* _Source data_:
---*---
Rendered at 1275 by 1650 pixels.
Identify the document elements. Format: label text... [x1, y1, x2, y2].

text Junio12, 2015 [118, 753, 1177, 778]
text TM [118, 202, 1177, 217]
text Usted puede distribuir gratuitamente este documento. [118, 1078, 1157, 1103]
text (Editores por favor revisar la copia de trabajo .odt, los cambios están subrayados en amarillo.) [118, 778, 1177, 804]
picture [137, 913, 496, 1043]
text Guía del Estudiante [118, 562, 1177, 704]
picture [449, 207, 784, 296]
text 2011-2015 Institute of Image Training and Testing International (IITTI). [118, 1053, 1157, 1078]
---*---
* _Task instructions_: Could you transcribe every line of the entries above, character for character, without changing anything?

* _Answer to this exercise_:
Rendered at 1275 by 1650 pixels.
Identify the document elements. Format: label text... [x1, y1, x2, y2].

text Junio12, 2015 [118, 753, 1177, 778]
text TM [118, 202, 1177, 217]
text Usted puede distribuir gratuitamente este documento. [118, 1078, 1157, 1103]
text (Editores por favor revisar la copia de trabajo .odt, los cambios están subrayados en amarillo.) [118, 778, 1177, 804]
picture [137, 913, 496, 1043]
text Guía del Estudiante [118, 562, 1177, 704]
picture [449, 207, 784, 296]
text 2011-2015 Institute of Image Training and Testing International (IITTI). [118, 1053, 1157, 1078]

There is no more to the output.